Niemiecka gospodarka wpadła w 2023 roku w recesję. Produkt krajowy brutto (PKB) spadł o 0,3 proc. w porównaniu z rokiem poprzednim – wynika z szacunkowych danych, które ogłosił w poniedziałek Federalny Urząd Statystyczny.
Według ekonomistów także perspektywy na bieżący rok są ponure. Niektórzy obawiają się, że produkcja gospodarcza odnotuje spadek również w 2024 roku.
Gospodarce nie pomogła konsumpcja prywatna, ponieważ w obliczu inflacji i znacznie wyższych cen prywatni konsumenci ograniczyli wydatki. Według wstępnych danych średnia stopa inflacji w ubiegłym roku wyniosła 5,9 proc. Był to drugi najwyższy wskaźnik od czasu zjednoczenia Niemiec. Gorzej było jedynie w 2022 roku, kiedy to średnia stopa inflacji wyniosła 6,9 procent.

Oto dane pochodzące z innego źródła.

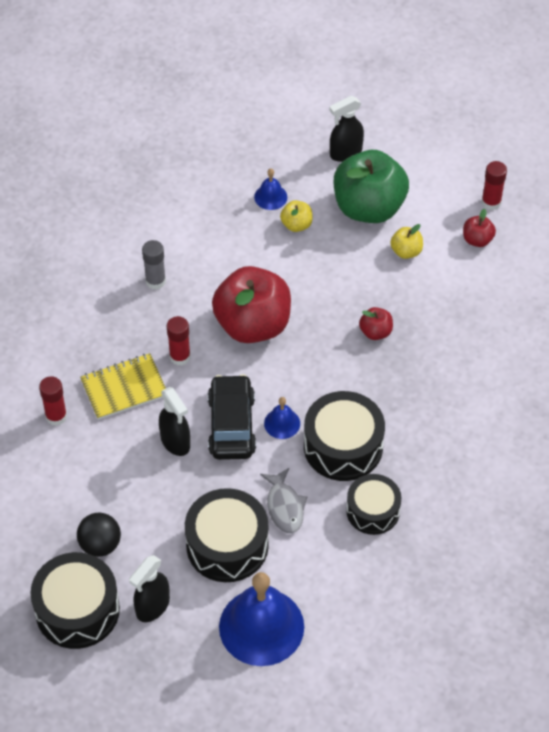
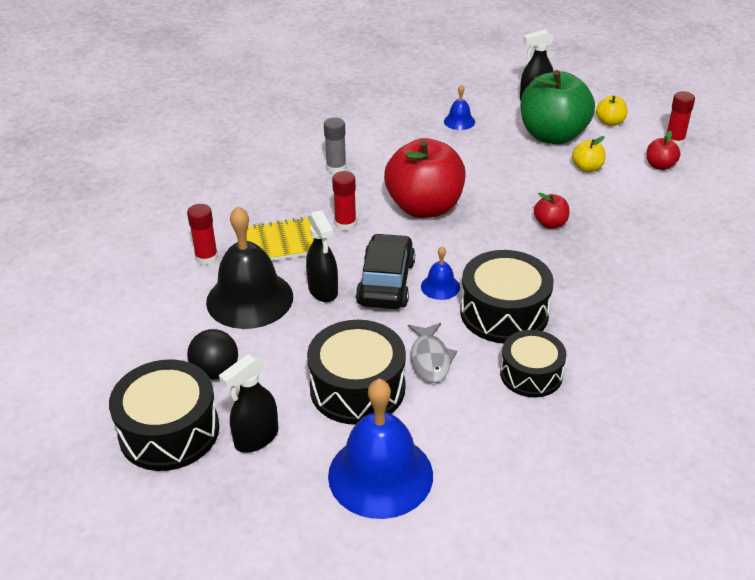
camera: 10 degrees right, 15 degrees down
(110, 460) = (249, 299): none -> black bell
(296, 225) = (481, 141): yellow apple -> yellow apple (610, 122)

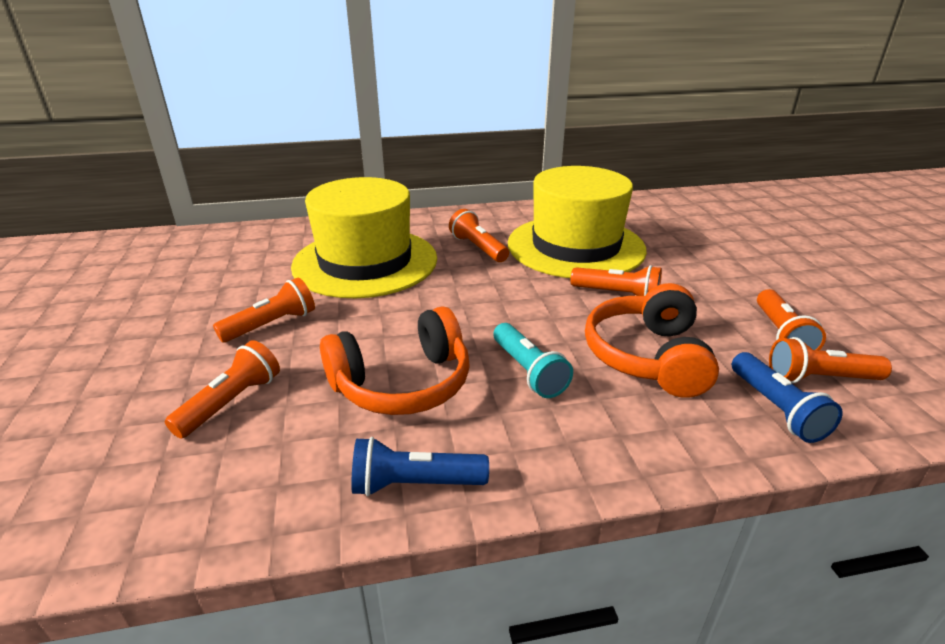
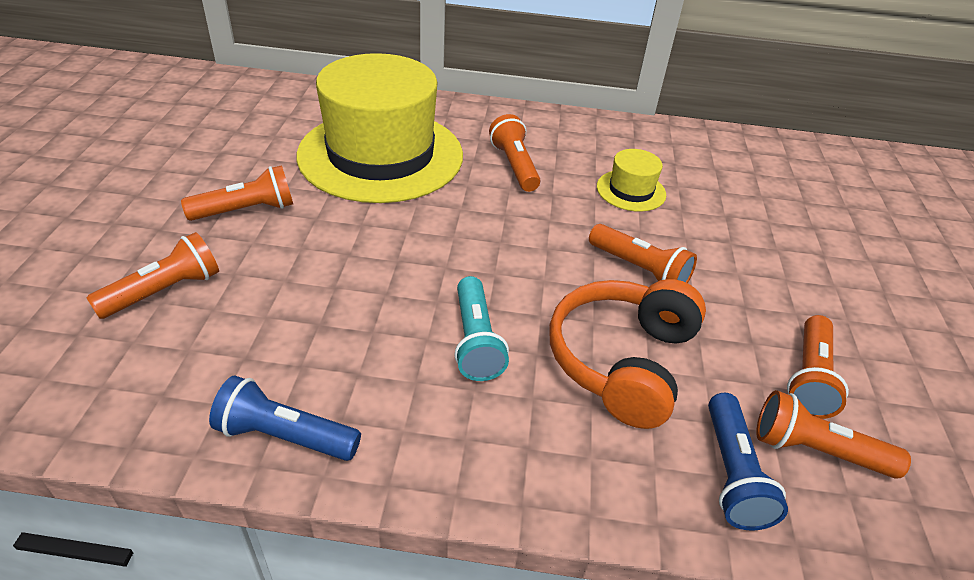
camera: 15 degrees right, 10 degrees up
(402, 383) = (337, 317): orange headphones -> none
(575, 246) = (631, 190): yellow hat -> yellow hat, size x0.41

Z kolei wpływ handlu zagranicznego był mimo wszystko pozytywny, ponieważ import spadł jeszcze gwałtowniej niż eksport. Także inwestycje budowlane znacznie spadły w ubiegłym roku.
Wielu ekonomistów nie spodziewa się trwałego ożywienia w niemieckiej gospodarce w tym roku. Liczni eksperci obniżyli ostatnio swoje prognozy i obecnie na 2024 r. spodziewany jest wzrost znacznie poniżej jednego procenta. Niektórzy ekonomiści nie wykluczają również ponownego spadku PKB.
Sporym problemem dla Niemiec jest również deficyt budżetowy oraz zadłużenie kraju. Europejski Pakt Stabilności i Wzrostu zezwala państwom członkowskim UE na deficyt budżetowy nieprzekraczający trzech procent i całkowite zadłużenie nieprzekraczające 60 procent nominalnego PKB. Zasady te zostały tymczasowo zawieszone ze względu na kosztowne programy pomocowe związane z koronawirusem. Tuż przed świętami Bożego Narodzenia ministrowie finansów UE uzgodnili plan reform: ma on w przyszłości w większym stopniu uwzględniać sytuację każdego kraju.